*Goal of the exercise*: The task calls for the lines below from the line with "чем провести линию!" to the line with "den Marathonverhandlungen mit seinen", both ends included, copied exactly, without any pictures.

*Records for this exercise*:
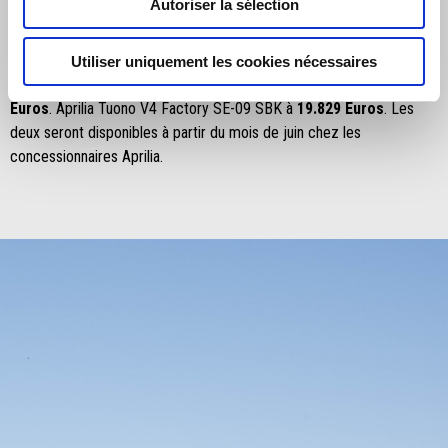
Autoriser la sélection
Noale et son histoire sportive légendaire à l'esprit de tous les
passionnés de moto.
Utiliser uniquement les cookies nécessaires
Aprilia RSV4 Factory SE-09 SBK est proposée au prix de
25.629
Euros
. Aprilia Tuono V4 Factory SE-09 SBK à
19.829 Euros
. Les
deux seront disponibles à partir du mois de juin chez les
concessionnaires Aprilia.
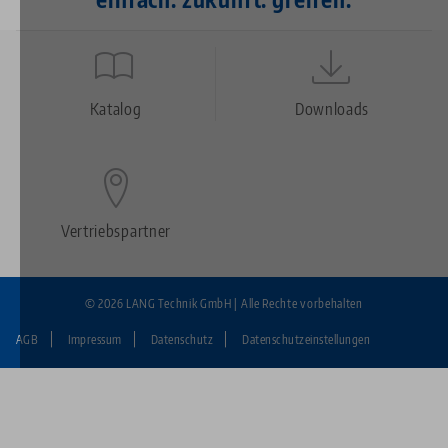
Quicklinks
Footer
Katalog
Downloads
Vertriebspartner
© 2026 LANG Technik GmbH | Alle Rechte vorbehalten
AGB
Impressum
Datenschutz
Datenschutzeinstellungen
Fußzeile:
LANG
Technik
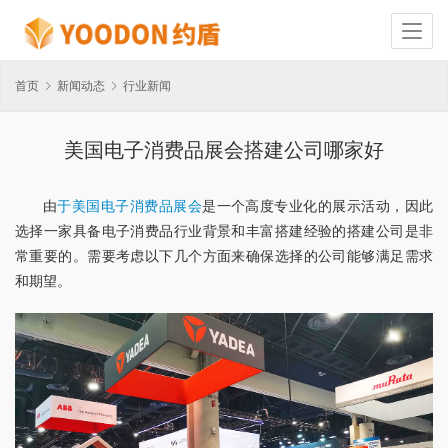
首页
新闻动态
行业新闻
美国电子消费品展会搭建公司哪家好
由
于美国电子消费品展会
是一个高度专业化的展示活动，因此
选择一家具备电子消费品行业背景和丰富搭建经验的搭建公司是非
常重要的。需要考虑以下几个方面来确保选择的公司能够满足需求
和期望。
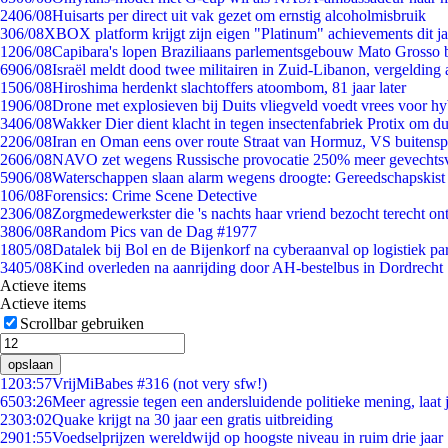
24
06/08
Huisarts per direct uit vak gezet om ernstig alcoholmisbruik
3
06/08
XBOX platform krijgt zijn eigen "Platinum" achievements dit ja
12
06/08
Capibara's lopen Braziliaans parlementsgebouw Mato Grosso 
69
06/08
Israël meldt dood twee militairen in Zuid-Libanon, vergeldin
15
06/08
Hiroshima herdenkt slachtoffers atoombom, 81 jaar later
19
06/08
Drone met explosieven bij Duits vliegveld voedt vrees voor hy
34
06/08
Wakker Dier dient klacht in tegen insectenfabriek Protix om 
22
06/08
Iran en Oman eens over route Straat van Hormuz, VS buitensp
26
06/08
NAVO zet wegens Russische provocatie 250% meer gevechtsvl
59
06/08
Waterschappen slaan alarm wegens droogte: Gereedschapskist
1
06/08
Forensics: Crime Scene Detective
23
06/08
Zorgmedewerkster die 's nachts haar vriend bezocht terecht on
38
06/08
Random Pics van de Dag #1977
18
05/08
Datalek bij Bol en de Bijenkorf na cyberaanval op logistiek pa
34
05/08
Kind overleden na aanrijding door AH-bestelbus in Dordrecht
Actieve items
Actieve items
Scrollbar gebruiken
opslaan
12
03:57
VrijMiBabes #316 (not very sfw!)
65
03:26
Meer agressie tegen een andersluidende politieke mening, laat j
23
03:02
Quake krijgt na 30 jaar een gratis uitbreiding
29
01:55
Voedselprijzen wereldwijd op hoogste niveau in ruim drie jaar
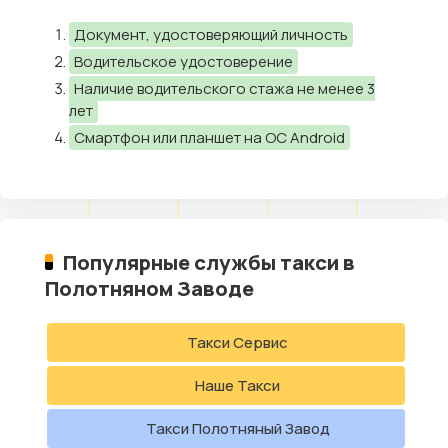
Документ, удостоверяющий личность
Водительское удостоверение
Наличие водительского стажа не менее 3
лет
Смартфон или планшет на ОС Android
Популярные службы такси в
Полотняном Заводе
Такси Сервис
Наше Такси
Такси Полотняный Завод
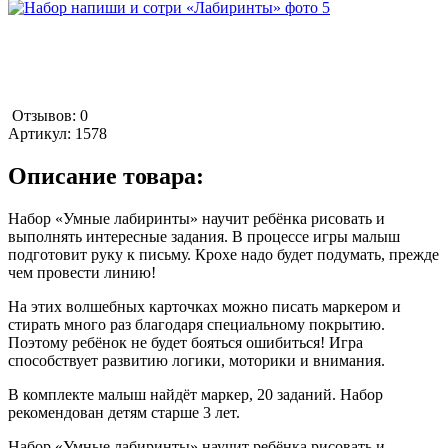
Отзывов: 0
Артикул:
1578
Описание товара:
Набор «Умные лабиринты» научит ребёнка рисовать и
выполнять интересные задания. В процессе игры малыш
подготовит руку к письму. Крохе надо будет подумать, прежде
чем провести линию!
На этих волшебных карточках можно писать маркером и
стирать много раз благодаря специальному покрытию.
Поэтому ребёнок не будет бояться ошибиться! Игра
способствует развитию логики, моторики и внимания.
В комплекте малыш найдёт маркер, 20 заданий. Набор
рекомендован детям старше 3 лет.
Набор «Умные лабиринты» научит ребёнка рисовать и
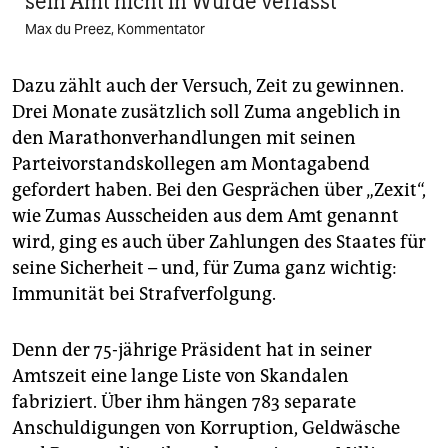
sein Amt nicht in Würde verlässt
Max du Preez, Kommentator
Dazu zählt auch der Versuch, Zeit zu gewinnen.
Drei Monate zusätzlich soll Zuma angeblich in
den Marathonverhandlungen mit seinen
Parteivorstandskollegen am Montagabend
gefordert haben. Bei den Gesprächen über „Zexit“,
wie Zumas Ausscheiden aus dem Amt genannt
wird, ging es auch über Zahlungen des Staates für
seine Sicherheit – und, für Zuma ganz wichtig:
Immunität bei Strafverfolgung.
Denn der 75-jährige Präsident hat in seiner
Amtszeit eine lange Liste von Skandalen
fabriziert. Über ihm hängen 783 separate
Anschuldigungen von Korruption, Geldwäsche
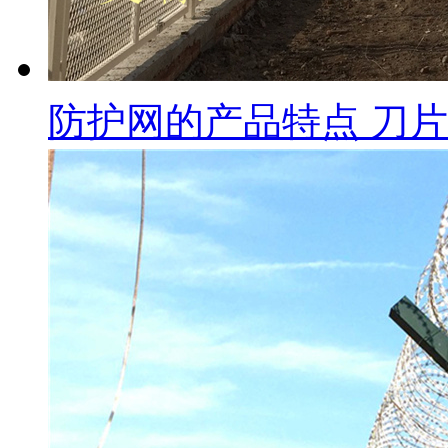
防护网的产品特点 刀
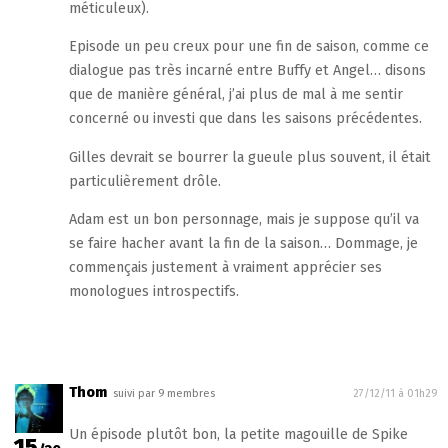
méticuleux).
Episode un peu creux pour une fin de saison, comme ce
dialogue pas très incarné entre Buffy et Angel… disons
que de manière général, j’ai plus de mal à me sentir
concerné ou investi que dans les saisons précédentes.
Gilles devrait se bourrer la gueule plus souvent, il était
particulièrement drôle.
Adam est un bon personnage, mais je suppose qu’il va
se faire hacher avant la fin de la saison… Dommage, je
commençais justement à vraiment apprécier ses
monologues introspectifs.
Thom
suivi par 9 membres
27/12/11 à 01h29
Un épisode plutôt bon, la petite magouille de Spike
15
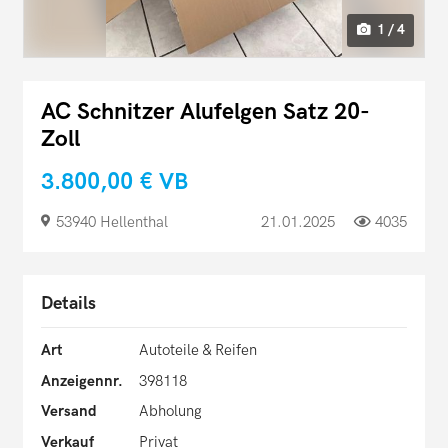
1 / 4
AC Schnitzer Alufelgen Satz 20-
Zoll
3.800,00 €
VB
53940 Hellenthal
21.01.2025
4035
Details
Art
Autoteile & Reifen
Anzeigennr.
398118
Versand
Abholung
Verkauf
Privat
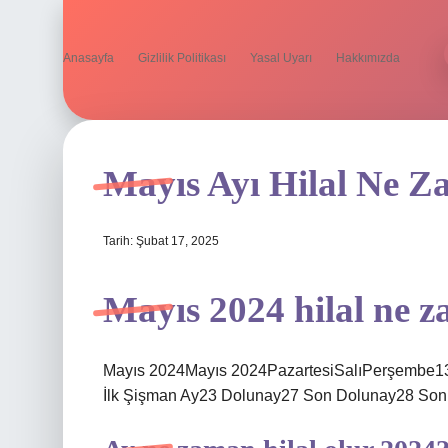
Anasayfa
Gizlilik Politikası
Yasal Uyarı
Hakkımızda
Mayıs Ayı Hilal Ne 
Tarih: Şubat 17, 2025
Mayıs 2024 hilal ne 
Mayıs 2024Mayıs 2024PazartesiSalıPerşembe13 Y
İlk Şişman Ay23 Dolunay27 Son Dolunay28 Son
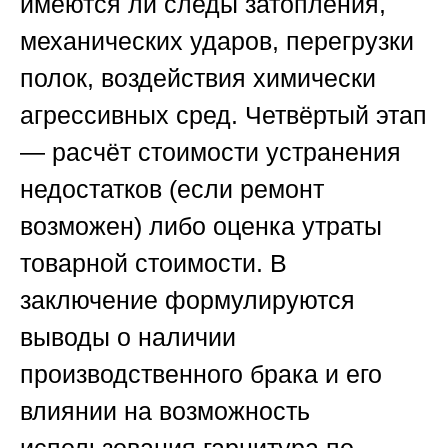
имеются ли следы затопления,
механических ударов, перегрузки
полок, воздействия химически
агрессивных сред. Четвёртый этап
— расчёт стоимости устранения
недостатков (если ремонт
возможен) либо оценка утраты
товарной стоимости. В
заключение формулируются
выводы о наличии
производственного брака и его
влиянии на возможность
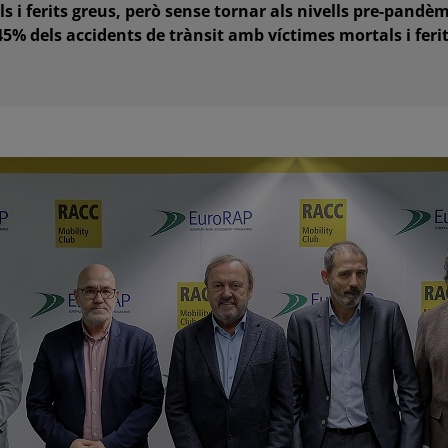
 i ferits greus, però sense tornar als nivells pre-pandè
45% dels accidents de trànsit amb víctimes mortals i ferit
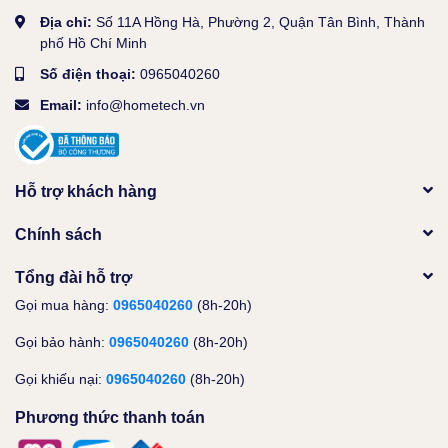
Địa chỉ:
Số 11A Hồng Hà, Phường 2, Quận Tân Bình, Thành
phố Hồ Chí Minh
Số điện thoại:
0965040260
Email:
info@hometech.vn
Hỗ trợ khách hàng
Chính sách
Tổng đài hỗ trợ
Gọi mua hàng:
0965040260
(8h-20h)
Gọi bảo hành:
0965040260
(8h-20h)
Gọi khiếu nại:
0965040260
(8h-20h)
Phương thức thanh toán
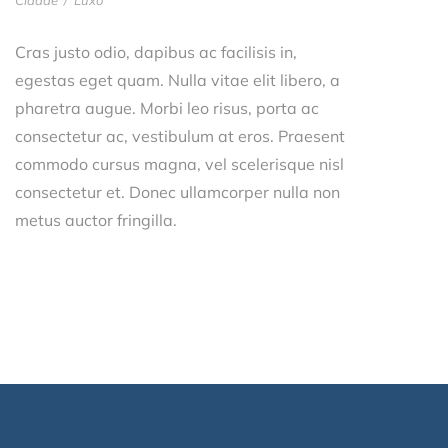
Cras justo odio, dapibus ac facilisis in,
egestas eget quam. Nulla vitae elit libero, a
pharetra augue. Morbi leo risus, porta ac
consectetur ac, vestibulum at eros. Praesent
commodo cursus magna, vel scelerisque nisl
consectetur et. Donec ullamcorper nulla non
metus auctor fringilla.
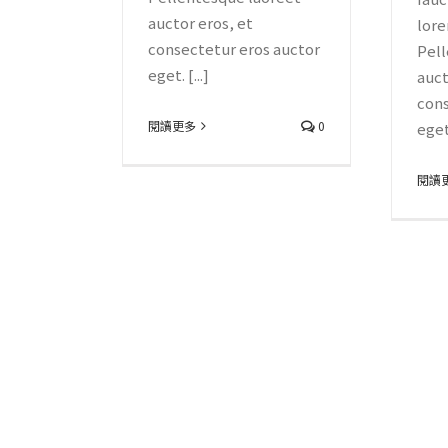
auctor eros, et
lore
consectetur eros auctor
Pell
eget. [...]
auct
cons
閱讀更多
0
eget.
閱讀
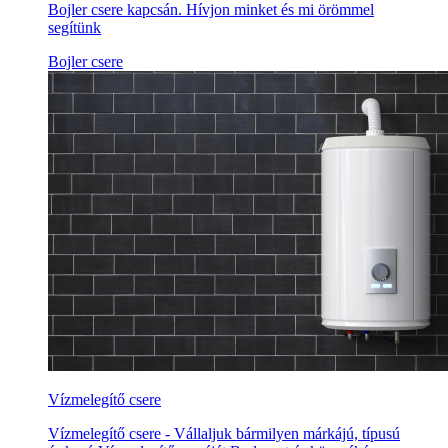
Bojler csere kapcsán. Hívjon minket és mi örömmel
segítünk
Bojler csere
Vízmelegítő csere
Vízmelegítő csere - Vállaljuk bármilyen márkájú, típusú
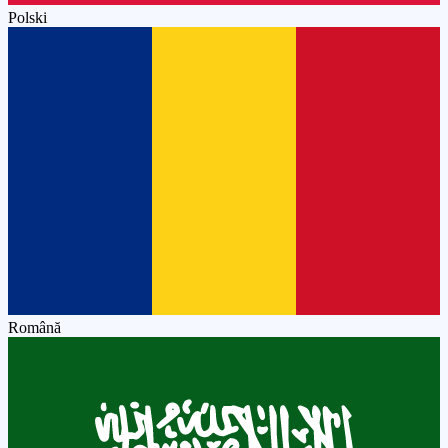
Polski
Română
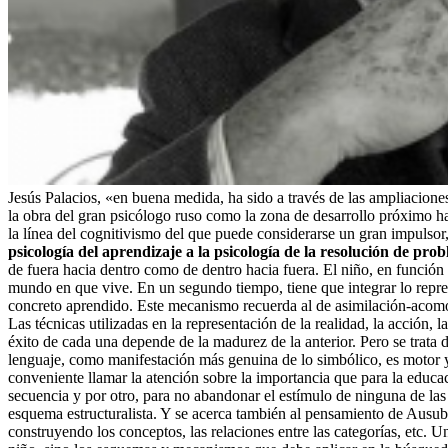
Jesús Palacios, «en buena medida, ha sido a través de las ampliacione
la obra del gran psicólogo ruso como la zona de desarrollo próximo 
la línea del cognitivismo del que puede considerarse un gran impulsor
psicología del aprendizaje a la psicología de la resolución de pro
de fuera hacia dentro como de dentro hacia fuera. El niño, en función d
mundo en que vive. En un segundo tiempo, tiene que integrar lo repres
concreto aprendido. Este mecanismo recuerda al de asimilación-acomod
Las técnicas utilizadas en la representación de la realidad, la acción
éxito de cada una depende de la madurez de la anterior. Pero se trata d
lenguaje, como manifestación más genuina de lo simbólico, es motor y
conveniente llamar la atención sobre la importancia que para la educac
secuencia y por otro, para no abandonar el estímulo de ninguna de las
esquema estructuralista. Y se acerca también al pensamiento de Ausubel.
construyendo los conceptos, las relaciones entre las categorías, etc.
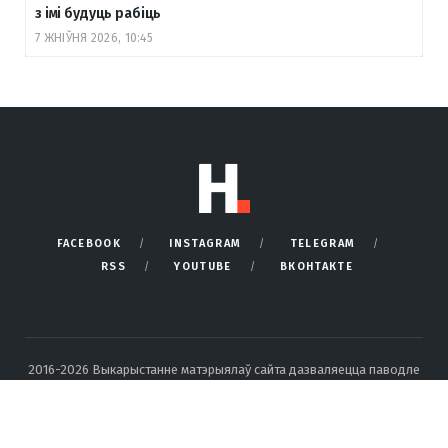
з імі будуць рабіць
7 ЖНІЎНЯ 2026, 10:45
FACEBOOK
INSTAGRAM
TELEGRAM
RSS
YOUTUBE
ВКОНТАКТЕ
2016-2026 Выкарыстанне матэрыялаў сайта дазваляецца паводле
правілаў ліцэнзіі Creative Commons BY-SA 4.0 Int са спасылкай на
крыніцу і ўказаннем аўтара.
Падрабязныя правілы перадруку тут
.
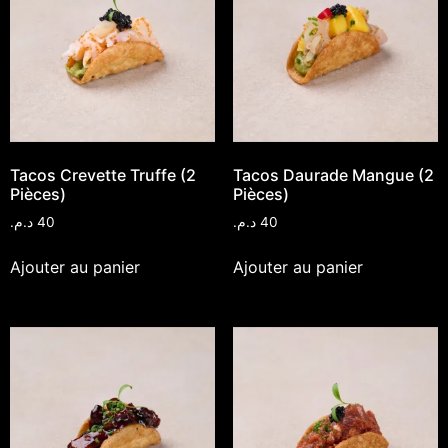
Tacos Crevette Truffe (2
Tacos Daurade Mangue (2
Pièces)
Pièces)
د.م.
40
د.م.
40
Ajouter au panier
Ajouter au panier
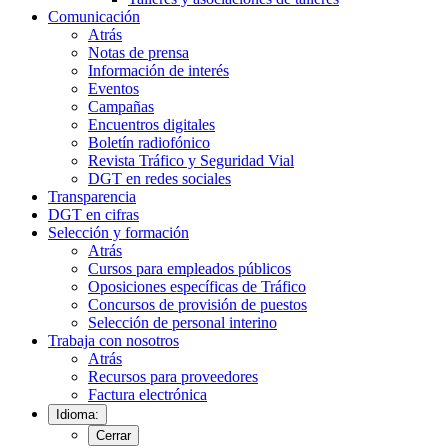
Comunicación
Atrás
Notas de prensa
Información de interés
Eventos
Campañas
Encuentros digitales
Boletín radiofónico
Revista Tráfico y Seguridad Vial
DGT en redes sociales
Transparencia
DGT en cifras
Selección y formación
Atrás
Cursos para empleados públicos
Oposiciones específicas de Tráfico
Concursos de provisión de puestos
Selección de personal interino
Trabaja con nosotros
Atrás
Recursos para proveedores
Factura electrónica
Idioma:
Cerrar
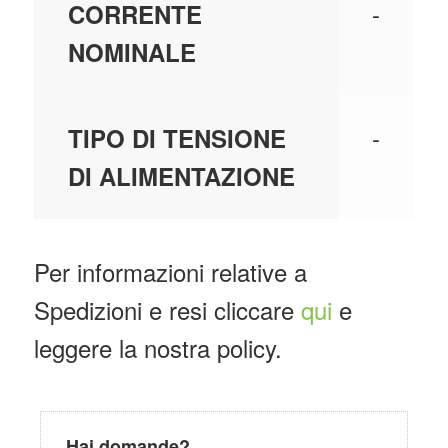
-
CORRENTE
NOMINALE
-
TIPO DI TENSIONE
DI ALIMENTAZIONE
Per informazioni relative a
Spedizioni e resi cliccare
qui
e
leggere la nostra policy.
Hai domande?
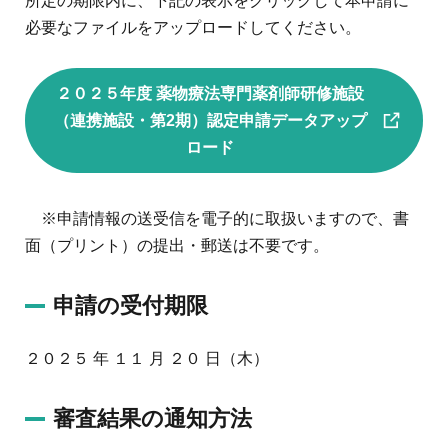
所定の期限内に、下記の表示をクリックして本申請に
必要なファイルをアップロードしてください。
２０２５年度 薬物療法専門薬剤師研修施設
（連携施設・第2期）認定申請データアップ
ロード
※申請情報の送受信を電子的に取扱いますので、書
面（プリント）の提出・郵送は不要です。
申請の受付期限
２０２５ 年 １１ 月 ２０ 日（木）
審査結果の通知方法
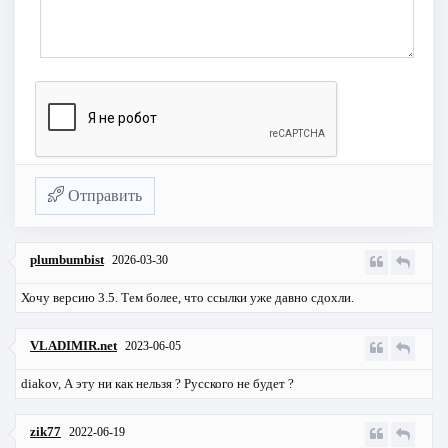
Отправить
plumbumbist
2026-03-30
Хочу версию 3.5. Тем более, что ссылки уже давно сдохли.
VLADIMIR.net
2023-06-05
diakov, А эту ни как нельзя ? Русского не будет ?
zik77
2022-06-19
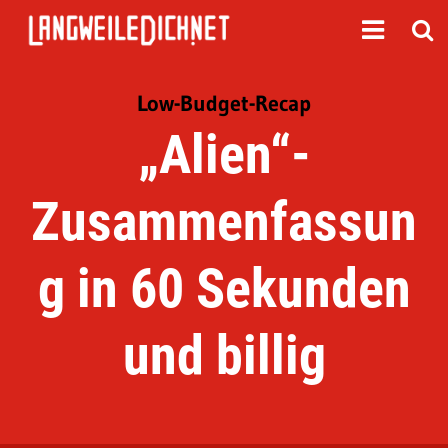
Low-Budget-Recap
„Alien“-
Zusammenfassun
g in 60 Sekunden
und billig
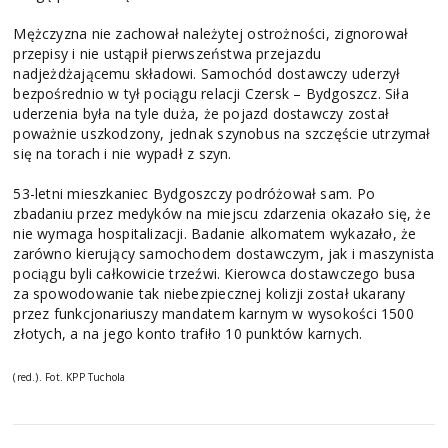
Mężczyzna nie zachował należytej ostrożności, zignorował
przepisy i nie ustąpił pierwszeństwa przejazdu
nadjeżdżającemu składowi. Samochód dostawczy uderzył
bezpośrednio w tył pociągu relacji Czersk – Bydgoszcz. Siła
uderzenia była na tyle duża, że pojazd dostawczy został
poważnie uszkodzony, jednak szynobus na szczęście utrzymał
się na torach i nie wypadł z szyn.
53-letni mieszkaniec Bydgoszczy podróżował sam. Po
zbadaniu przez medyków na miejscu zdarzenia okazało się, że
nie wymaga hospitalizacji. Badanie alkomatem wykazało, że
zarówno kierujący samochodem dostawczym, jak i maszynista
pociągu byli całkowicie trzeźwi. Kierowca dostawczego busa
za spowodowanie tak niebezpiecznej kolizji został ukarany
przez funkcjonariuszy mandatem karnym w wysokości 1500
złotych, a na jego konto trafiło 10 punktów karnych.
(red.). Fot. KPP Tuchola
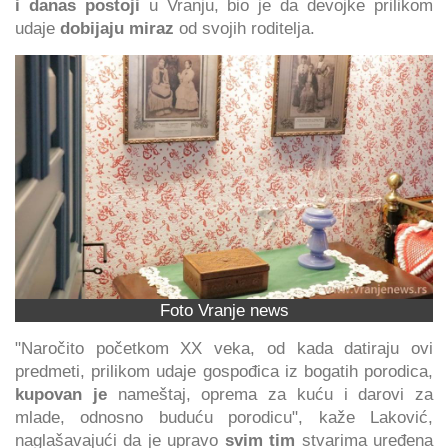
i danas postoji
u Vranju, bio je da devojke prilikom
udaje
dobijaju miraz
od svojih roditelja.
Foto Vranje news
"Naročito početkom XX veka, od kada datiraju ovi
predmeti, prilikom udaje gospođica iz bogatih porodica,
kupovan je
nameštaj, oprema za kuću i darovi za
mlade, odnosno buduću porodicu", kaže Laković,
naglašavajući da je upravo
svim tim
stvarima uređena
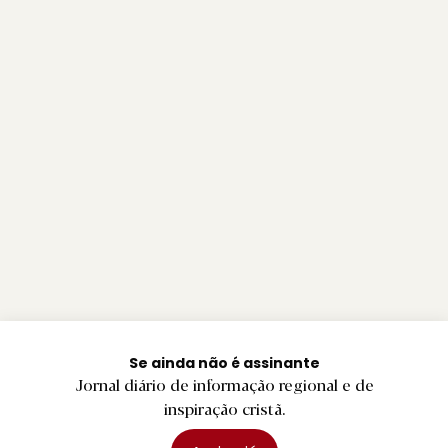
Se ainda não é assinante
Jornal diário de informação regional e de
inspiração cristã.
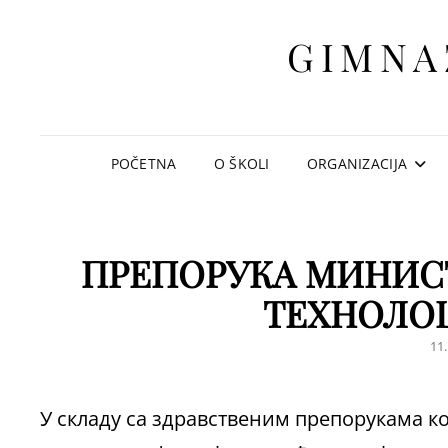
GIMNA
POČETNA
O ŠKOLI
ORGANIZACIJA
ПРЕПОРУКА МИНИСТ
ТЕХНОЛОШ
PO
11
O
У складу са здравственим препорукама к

*Exercise output*:
чем провести линию!
На этих волшебных карточках можно писать маркером и
стирать много раз благодаря специальному покрытию.
Поэтому ребёнок не будет бояться ошибиться! Игра
способствует развитию логики, моторики и внимания.
В комплекте малыш найдёт маркер, 20 заданий. Набор
рекомендован детям старше 3 лет.
Набор «Умные лабиринты» научит ребёнка рисовать и
sein Amt nicht in Würde verlässt
Max du Preez, Kommentator
Dazu zählt auch der Versuch, Zeit zu gewinnen.
Drei Monate zusätzlich soll Zuma angeblich in
den Marathonverhandlungen mit seinen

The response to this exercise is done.